QUOTED PASSAGE section start

We’ll add commit-tree to the mix next time. Today was groundwork, but this is a handy technique to keep in your bag of tricks, even if you never get around to the commit-tree part.

¹ If you cross the merge.renameLimit, then git won’t look for similar files; it requires exact matches. The Windows repo is so large that the rename limit is easily exceeded. The “similar files” detector is O(m × n) in the number of files changed in the two parents, and when your repo has 3 million files, that quadratic growth becomes a problem.

7 comments

Discussion is closed. Login to edit/delete existing comments.

Jon Wiswall July 22, 2019

For merging lots of files you might need this:
git merge -X find-renames=2
Found via this stackoverflow q&a. The key to look for is merge printing “CONFLICT (rename/rename)” instead of “CONFLICT (rename/add)” or similar.
- Raymond Chen Author July 22, 2019
  
  Part 7 of the series shows how to merge multiple files in one go.
tbodt May 16, 2019

You can put the shell redirect before the command??
- Raymond Chen Author May 17, 2019
  
  Not only can you do it, in many cases, you must do it to avoid unwanted spaces, or to avoid conflicts with lines that end with a digit.
Neil Rashbrook May 15, 2019

It’s O(n²) in the number of files changed? Unless you’re asking it to detect copies, I would have thought it would only be O(n²) in the number of files deleted, or am I missing something?
- Raymond Chen Author May 15, 2019
  
  Oops, you’re right. it’s O(m×n), where m is the number of added files, and n is the number of deleted files. But in the Windows repo, that’s still a very large number when, say, an aggregation branch merges into the trunk.
Alexis Ryan May 15, 2019

This is a nice trick to know

QUOTED PASSAGE section end

◆ TASKS FOR THIS EXERCISE:
1. In the git merge discussion, why does git end up requiring exact matches for renames in the Windows repo? Answer in one to three sentences.
2. Print the part of the git merge discussion starting at "¹ If you cross" and ending at "edit/delete existing comments.".
The lines after this point play no part in this work.

INPUT DATA section start

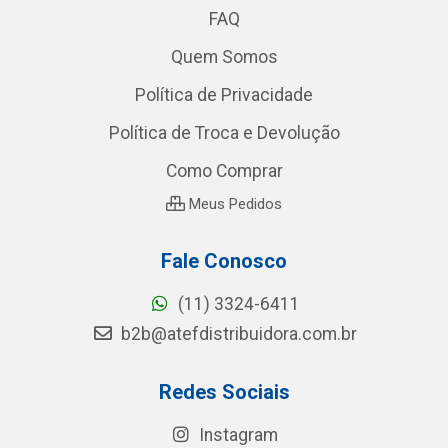
FAQ
Quem Somos
Política de Privacidade
Política de Troca e Devolução
Como Comprar
Meus Pedidos
Fale Conosco
(11) 3324-6411
b2b@atefdistribuidora.com.br
Redes Sociais
Instagram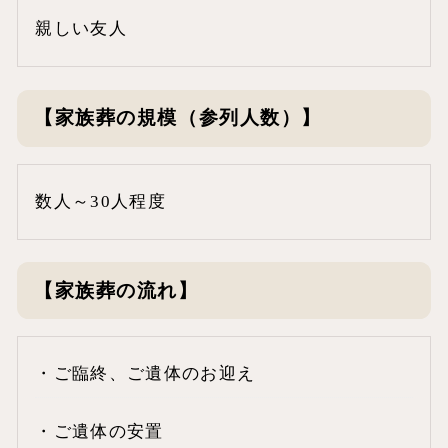
親しい友人
【家族葬の規模（参列人数）】
数人～30人程度
【家族葬の流れ】
・ご臨終、ご遺体のお迎え
・ご遺体の安置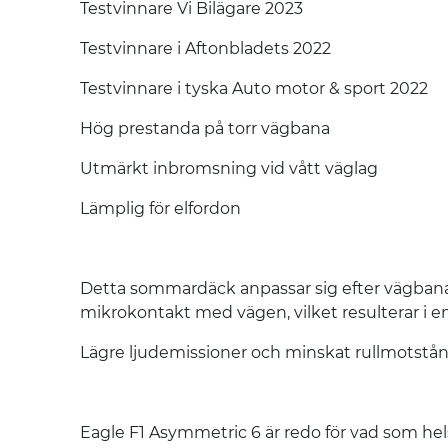
Testvinnare Vi Bilägare 2023
Testvinnare i Aftonbladets 2022
Testvinnare i tyska Auto motor & sport 2022
Hög prestanda på torr vägbana
Utmärkt inbromsning vid vått väglag
Lämplig för elfordon
Detta sommardäck anpassar sig efter vägbanan 
mikrokontakt med vägen, vilket resulterar i e
Lägre ljudemissioner och minskat rullmotstånd
Eagle F1 Asymmetric 6 är redo för vad som hel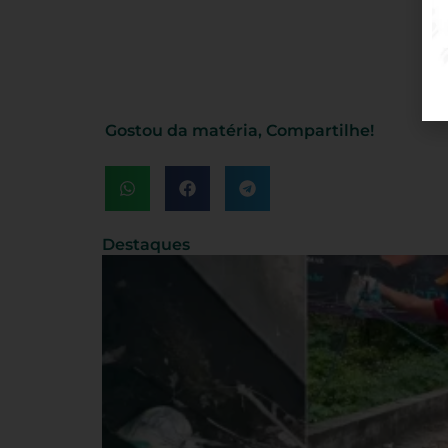
Gostou da matéria, Compartilhe!
Destaques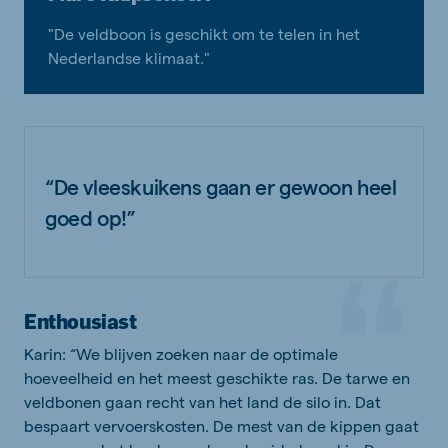
"De veldboon is geschikt om te telen in het
Nederlandse klimaat."
“De vleeskuikens gaan er gewoon heel
goed op!”
Enthousiast
Karin: “We blijven zoeken naar de optimale
hoeveelheid en het meest geschikte ras. De tarwe en
veldbonen gaan recht van het land de silo in. Dat
bespaart vervoerskosten. De mest van de kippen gaat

INPUT DATA section end

◆ WRITTEN RESPONSES:
1. Once merge.renameLimit is crossed, git stops looking for similar files and accepts only exact matches. The Windows repo is so large that it easily exceeds that limit. The similar-files detector grows quadratically, which becomes a problem with 3 million files.

2.
¹ If you cross the merge.renameLimit, then git won’t look for similar files; it requires exact matches. The Windows repo is so large that the rename limit is easily exceeded. The “similar files” detector is O(m × n) in the number of files changed in the two parents, and when your repo has 3 million files, that quadratic growth becomes a problem.

7 comments

Discussion is closed. Login to edit/delete existing comments.